** WORK INSTRUCTION **
All records, exactly as written, minus the pictures: copy them out.

** THE INPUT **
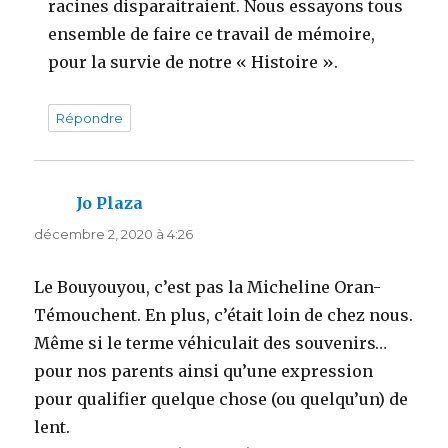
racines disparaitraient. Nous essayons tous
ensemble de faire ce travail de mémoire,
pour la survie de notre « Histoire ».
Répondre
Jo Plaza
dit :
décembre 2, 2020 à 4:26
Le Bouyouyou, c’est pas la Micheline Oran-
Témouchent. En plus, c’était loin de chez nous.
Même si le terme véhiculait des souvenirs…
pour nos parents ainsi qu’une expression
pour qualifier quelque chose (ou quelqu’un) de
lent.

** REPLY **
racines disparaitraient. Nous essayons tous
ensemble de faire ce travail de mémoire,
pour la survie de notre « Histoire ».
Répondre
Jo Plaza
dit :
décembre 2, 2020 à 4:26
Le Bouyouyou, c’est pas la Micheline Oran-
Témouchent. En plus, c’était loin de chez nous.
Même si le terme véhiculait des souvenirs…
pour nos parents ainsi qu’une expression
pour qualifier quelque chose (ou quelqu’un) de
lent.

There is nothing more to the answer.